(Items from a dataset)
◇ ◇ ◇ ◇ ◇ ◇ ◇

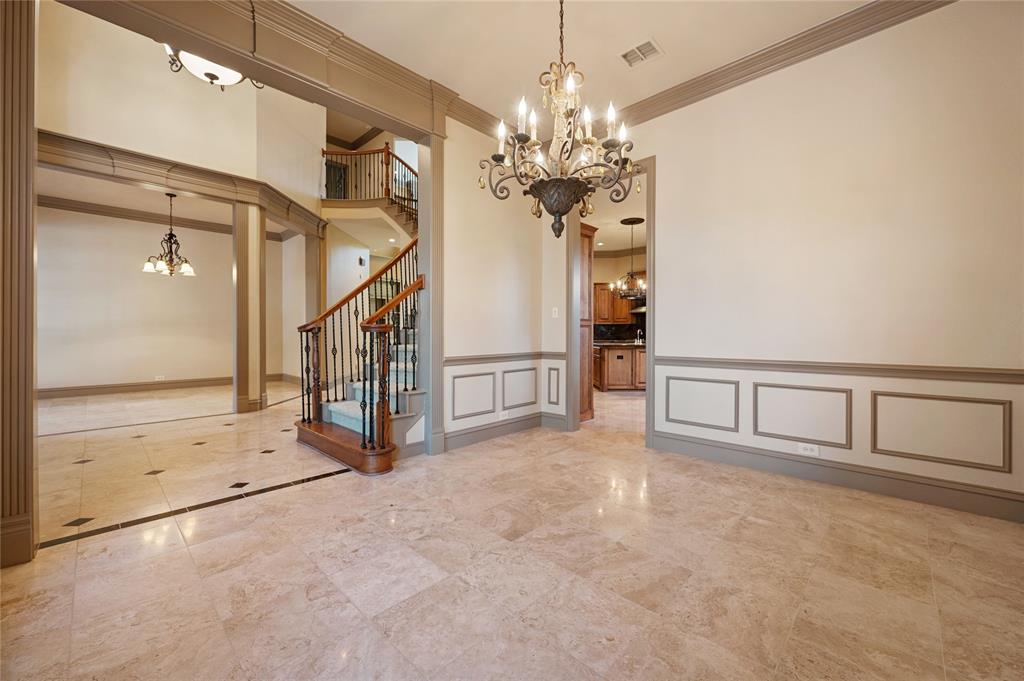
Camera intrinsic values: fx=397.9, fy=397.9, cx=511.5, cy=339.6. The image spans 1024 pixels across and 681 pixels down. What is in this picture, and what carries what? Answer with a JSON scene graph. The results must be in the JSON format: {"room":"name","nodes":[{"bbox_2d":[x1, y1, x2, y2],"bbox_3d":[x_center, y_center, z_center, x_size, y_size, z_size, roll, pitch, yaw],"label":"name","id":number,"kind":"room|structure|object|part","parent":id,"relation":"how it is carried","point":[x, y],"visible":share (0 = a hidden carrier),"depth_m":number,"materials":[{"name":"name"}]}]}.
{"room":"dining room","nodes":[
{"label":"dining room","id":0,"kind":"room"},
{"bbox_2d":[38,204,290,391],"bbox_3d":[-6.674,-0.668,7.329,0.141,3.277,4.372,1,1,44],"label":"dining room wall","id":1,"kind":"structure","parent":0,"point":[165,280],"depth_m":7.18,"materials":[{"name":"paint"}]},
{"bbox_2d":[154,374,165,380],"bbox_3d":[-6.483,0.695,7.326,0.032,0.078,0.140,1,1,44],"label":"wall socket","id":2,"kind":"object","parent":1,"relation":"attached to","point":[161,376],"visible":0.99,"depth_m":7.32,"materials":[{"name":"white plastic"}]},
{"bbox_2d":[37,374,284,398],"bbox_3d":[-6.733,0.860,7.276,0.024,0.155,4.522,1,1,44],"label":"baseboard","id":3,"kind":"structure","parent":1,"relation":"attached to","point":[105,388],"depth_m":7.23,"materials":[{"name":"brown wood"}]},
{"bbox_2d":[42,195,287,241],"bbox_3d":[-6.671,-2.294,7.314,0.223,0.138,3.928,1,1,44],"label":"crown molding","id":4,"kind":"structure","parent":1,"relation":"attached to","point":[45,203],"depth_m":7.31,"materials":[{"name":"brown wood"}]},
{"bbox_2d":[39,168,295,234],"bbox_3d":[-5.603,-2.390,6.348,4.209,0.133,4.594,1,1,44],"label":"dining room ceiling","id":5,"kind":"structure","parent":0,"point":[47,185],"depth_m":6.56,"materials":[{"name":"white paint"}]},
{"bbox_2d":[142,192,196,276],"bbox_3d":[-5.189,-1.596,6.069,0.677,1.262,0.682,1,1,44],"label":"chandelier","id":6,"kind":"object","parent":5,"relation":"hanging from","point":[171,235],"visible":1,"depth_m":6.03,"materials":[{"name":"brown metal"}]},
{"bbox_2d":[40,0,327,219],"bbox_3d":[-4.255,-3.168,5.153,0.704,2.398,3.378,1,1,44],"label":"upper wall","id":7,"kind":"structure","parent":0,"point":[115,136],"depth_m":4.90,"materials":[{"name":"beige paint"}]},
{"bbox_2d":[39,129,324,234],"bbox_3d":[-4.386,-2.043,5.369,1.469,0.265,3.560,1,1,44],"label":"crown molding","id":8,"kind":"structure","parent":7,"relation":"attached to","point":[61,137],"depth_m":5.01,"materials":[{"name":"wood"}]},
{"bbox_2d":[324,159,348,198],"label":"door","id":9,"kind":"structure","parent":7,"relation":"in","point":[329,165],"depth_m":9.54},
{"bbox_2d":[322,145,417,230],"bbox_3d":[-2.206,-2.781,7.587,2.887,2.619,2.364,1,1,44],"label":"upper stair railing","id":10,"kind":"object","parent":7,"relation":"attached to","point":[387,151],"visible":0.52,"depth_m":7.42,"materials":[{"name":"brown wood"}]},
{"bbox_2d":[163,44,263,90],"bbox_3d":[-2.315,-2.835,3.074,0.708,1.720,0.759,1,1,22],"label":"ceiling light","id":11,"kind":"object","parent":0,"point":[229,76],"visible":0.56,"depth_m":3.03,"materials":[{"name":"white glass"}]},
{"bbox_2d":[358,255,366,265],"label":"wall sconce","id":12,"kind":"object","parent":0,"point":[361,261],"visible":0.98,"depth_m":7.66,"materials":[{"name":"black"}]},
{"bbox_2d":[438,119,561,449],"bbox_3d":[-0.168,-0.586,4.126,0.157,3.187,1.572,1,1,44],"label":"middle wall","id":13,"kind":"structure","parent":0,"point":[507,253],"depth_m":3.95,"materials":[{"name":"paint"}]},
{"bbox_2d":[450,371,496,419],"bbox_3d":[-0.368,0.562,3.971,0.036,0.402,0.640,1,1,44],"label":"wall panel molding","id":14,"kind":"structure","parent":13,"relation":"attached to","point":[463,376],"depth_m":3.94,"materials":[{"name":"brown paint"}]},
{"bbox_2d":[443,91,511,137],"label":"crown molding","id":15,"kind":"structure","parent":13,"relation":"attached to","point":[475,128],"depth_m":3.93,"materials":[{"name":"wood"}]},
{"bbox_2d":[443,411,559,450],"bbox_3d":[-0.054,0.917,4.063,0.180,0.155,1.394,1,1,44],"label":"baseboard","id":16,"kind":"structure","parent":13,"relation":"attached to","point":[481,429],"depth_m":4.06,"materials":[{"name":"grey paint"}]},
{"bbox_2d":[498,410,509,419],"bbox_3d":[-0.080,0.778,4.132,0.017,0.075,0.131,1,1,44],"label":"wall socket","id":17,"kind":"object","parent":13,"relation":"attached to","point":[503,413],"visible":0.98,"depth_m":4.12,"materials":[{"name":"white plastic"}]},
{"bbox_2d":[445,351,566,364],"bbox_3d":[-0.092,0.183,4.063,0.050,0.079,1.613,1,1,44],"label":"chair rail","id":18,"kind":"object","parent":13,"relation":"attached to","point":[491,358],"visible":0.67,"depth_m":4.00,"materials":[{"name":"grey paint"}]},
{"bbox_2d":[501,367,537,410],"bbox_3d":[0.098,0.543,4.409,0.031,0.410,0.598,1,1,44],"label":"wall panel molding","id":19,"kind":"structure","parent":13,"relation":"attached to","point":[534,370],"depth_m":4.38,"materials":[{"name":"brown paint"}]},
{"bbox_2d":[546,366,560,405],"bbox_3d":[0.485,0.548,4.576,0.181,0.406,0.055,1,1,44],"label":"wall panel molding","id":20,"kind":"structure","parent":13,"relation":"attached to","point":[550,402],"depth_m":4.56,"materials":[{"name":"brown paint"}]},
{"bbox_2d":[551,307,558,317],"bbox_3d":[0.481,-0.299,4.418,0.069,0.116,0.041,1,1,44],"label":"light switch","id":21,"kind":"object","parent":13,"relation":"attached to","point":[554,312],"visible":0.98,"depth_m":4.42,"materials":[{"name":"white plastic"}]},
{"bbox_2d":[0,379,1023,680],"bbox_3d":[-0.836,1.045,5.074,12.092,0.107,10.622,1,1,44],"label":"floor","id":22,"kind":"structure","parent":0,"point":[177,554],"depth_m":1.80,"materials":[{"name":"beige"}]},
{"bbox_2d":[0,0,37,567],"bbox_3d":[-2.386,-0.422,1.792,0.399,2.774,0.364,1,1,44],"label":"column","id":23,"kind":"structure","parent":22,"relation":"on","point":[31,263],"depth_m":1.79,"materials":[{"name":"brown wood"}]},
{"bbox_2d":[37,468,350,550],"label":"floor strip","id":24,"kind":"object","parent":22,"relation":"in","point":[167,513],"visible":0.9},
{"bbox_2d":[232,201,265,412],"bbox_3d":[-3.616,-0.464,5.442,0.400,2.909,0.391,1,1,44],"label":"column","id":25,"kind":"structure","parent":22,"relation":"on","point":[247,259],"depth_m":5.32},
{"bbox_2d":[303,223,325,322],"bbox_3d":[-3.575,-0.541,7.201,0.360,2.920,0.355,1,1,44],"label":"column","id":26,"kind":"structure","parent":22,"relation":"on","point":[309,278],"depth_m":7.08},
{"bbox_2d":[294,238,424,475],"bbox_3d":[-0.977,-0.475,4.626,2.564,2.941,2.922,1,1,44],"label":"staircase","id":27,"kind":"structure","parent":22,"relation":"on","point":[363,409],"depth_m":3.75,"materials":[{"name":"brown wood"}]},
{"bbox_3d":[-1.442,0.963,3.630,1.530,0.160,0.693,1,1,44],"label":"wooden step","id":28,"kind":"part","parent":27,"relation":"part of","materials":[{"name":"brown wood"}]},
{"bbox_2d":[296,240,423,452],"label":"stair railing","id":29,"kind":"object","parent":27,"relation":"on","point":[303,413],"visible":0.67,"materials":[{"name":"brown wood"}]},
{"bbox_2d":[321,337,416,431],"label":"stair carpet","id":30,"kind":"structure","parent":27,"relation":"on","point":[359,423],"depth_m":3.78,"materials":[{"name":"carpet"}]},
{"bbox_2d":[419,133,445,456],"bbox_3d":[-0.721,-0.431,3.587,0.208,2.838,0.202,1,1,44],"label":"pilaster","id":31,"kind":"structure","parent":22,"relation":"on","point":[435,356],"depth_m":3.53,"materials":[{"name":"grey paint"}]},
{"bbox_2d":[579,219,597,421],"bbox_3d":[0.659,-0.212,5.142,0.659,2.433,0.561,1,1,44],"label":"wooden cabinet","id":32,"kind":"object","parent":22,"relation":"on","point":[590,263],"visible":0.28,"depth_m":4.97,"materials":[{"name":"brown wood"}]},
{"bbox_2d":[593,342,645,390],"bbox_3d":[2.524,0.514,8.239,1.355,0.888,1.493,1,1,44],"label":"kitchen island","id":33,"kind":"object","parent":22,"relation":"on","point":[608,378],"visible":0.53,"depth_m":7.65,"materials":[{"name":"brown wood"}]},
{"bbox_2d":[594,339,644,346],"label":"countertop","id":34,"kind":"structure","parent":33,"relation":"on","point":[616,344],"depth_m":7.08,"materials":[{"name":"stone"}]},
{"bbox_2d":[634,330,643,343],"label":"faucet","id":35,"kind":"object","parent":33,"relation":"on","point":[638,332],"visible":0.92,"depth_m":8.07,"materials":[{"name":"silver metal"}]},
{"bbox_2d":[287,0,879,124],"bbox_3d":[0.473,-2.213,1.395,4.319,0.126,4.499,1,1,44],"label":"ceiling","id":36,"kind":"structure","parent":0,"point":[321,14],"depth_m":2.85,"materials":[{"name":"white paint"}]},
{"bbox_2d":[59,0,445,137],"bbox_3d":[-1.611,-1.984,2.718,0.291,0.443,2.455,1,1,44],"label":"header beam","id":37,"kind":"structure","parent":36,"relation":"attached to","point":[195,42],"depth_m":2.67,"materials":[{"name":"beige paint"}]},
{"bbox_2d":[479,0,639,238],"bbox_3d":[0.265,-1.333,2.107,0.804,1.585,0.796,1,1,44],"label":"chandelier","id":38,"kind":"object","parent":36,"relation":"hanging from","point":[554,179],"visible":0.99,"depth_m":2.03,"materials":[{"name":"brown metal"}]},
{"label":"candle bulbs","id":39,"kind":"part","parent":38,"relation":"part of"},
{"bbox_2d":[619,37,662,67],"bbox_3d":[0.964,-2.151,2.991,0.274,0.013,0.225,1,1,44],"label":"ceiling vent","id":40,"kind":"object","parent":36,"relation":"attached to","point":[630,52],"visible":0.99,"depth_m":2.99,"materials":[{"name":"white metal"}]},
{"bbox_2d":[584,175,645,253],"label":"kitchen ceiling","id":41,"kind":"structure","parent":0,"point":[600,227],"depth_m":7.00,"materials":[{"name":"white paint"}]},
{"bbox_2d":[609,218,646,296],"bbox_3d":[2.124,-1.445,7.058,0.735,1.340,0.741,0,0,2],"label":"kitchen chandelier","id":42,"kind":"object","parent":41,"relation":"hanging from","point":[632,223],"visible":0.98,"depth_m":7.02,"materials":[{"name":"metal"}]},
{"bbox_2d":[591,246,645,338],"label":"kitchen wall","id":43,"kind":"structure","parent":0,"point":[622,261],"depth_m":9.60,"materials":[{"name":"beige paint"}]},
{"bbox_2d":[594,281,637,323],"bbox_3d":[2.396,-0.867,9.284,0.791,0.966,0.521,1,1,44],"label":"kitchen cabinet","id":44,"kind":"object","parent":43,"relation":"attached to","point":[626,312],"visible":0.52,"depth_m":9.13,"materials":[{"name":"brown wood"}]},
{"bbox_2d":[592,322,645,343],"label":"backsplash","id":45,"kind":"structure","parent":43,"relation":"attached to","point":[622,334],"depth_m":9.42,"materials":[{"name":"black stone"}]},
{"bbox_2d":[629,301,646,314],"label":"range hood","id":46,"kind":"object","parent":43,"relation":"attached to","point":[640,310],"visible":0.37,"depth_m":8.64,"materials":[{"name":"silver metal"}]},
{"bbox_2d":[618,1,1023,521],"bbox_3d":[1.978,-0.572,3.070,4.176,3.171,0.147,1,1,44],"label":"right wall","id":47,"kind":"structure","parent":0,"point":[664,179],"depth_m":2.68,"materials":[{"name":"paint"}]},
{"bbox_2d":[564,156,654,444],"bbox_3d":[0.988,-0.329,4.018,1.037,2.680,0.213,1,1,44],"label":"door frame","id":48,"kind":"structure","parent":47,"relation":"in","point":[650,386],"depth_m":4.12,"materials":[{"name":"grey paint"}]},
{"bbox_2d":[664,375,739,431],"bbox_3d":[1.600,0.540,3.378,0.620,0.385,0.036,1,1,44],"label":"wall panel molding","id":49,"kind":"structure","parent":47,"relation":"attached to","point":[668,413],"depth_m":3.35,"materials":[{"name":"brown paint"}]},
{"bbox_2d":[603,0,955,127],"bbox_3d":[0.976,-2.118,1.797,4.987,0.144,2.821,1,1,44],"label":"crown molding","id":50,"kind":"structure","parent":47,"relation":"attached to","point":[708,76],"depth_m":3.02,"materials":[{"name":"wood"}]},
{"bbox_2d":[753,382,851,448],"bbox_3d":[2.103,0.549,2.924,0.641,0.394,0.031,1,1,44],"label":"wall panel molding","id":51,"kind":"structure","parent":47,"relation":"attached to","point":[756,429],"depth_m":2.89,"materials":[{"name":"brown paint"}]},
{"bbox_2d":[797,442,819,456],"bbox_3d":[2.131,0.787,2.861,0.117,0.076,0.009,1,1,44],"label":"wall socket","id":52,"kind":"object","parent":47,"relation":"attached to","point":[808,451],"visible":0.99,"depth_m":2.86,"materials":[{"name":"white plastic"}]},
{"bbox_2d":[651,431,1023,523],"bbox_3d":[2.374,0.935,2.669,2.862,0.154,0.019,1,1,44],"label":"baseboard","id":53,"kind":"structure","parent":47,"relation":"attached to","point":[900,489],"depth_m":2.68,"materials":[{"name":"grey paint"}]},
{"bbox_2d":[656,355,1023,384],"bbox_3d":[2.295,0.194,2.700,2.809,0.075,0.034,1,1,44],"label":"chair rail","id":54,"kind":"object","parent":47,"relation":"attached to","point":[720,362],"visible":0.87,"depth_m":2.64,"materials":[{"name":"wood"}]},
{"bbox_2d":[870,390,1010,472],"bbox_3d":[2.602,0.554,2.459,0.653,0.396,0.030,1,1,44],"label":"wall panel molding","id":55,"kind":"structure","parent":47,"relation":"attached to","point":[892,451],"depth_m":2.42,"materials":[{"name":"brown paint"}]}
]}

◇ ◇ ◇ ◇ ◇ ◇ ◇

Please report how many lines in the records above contain the word "door", and give nothing but the number.

2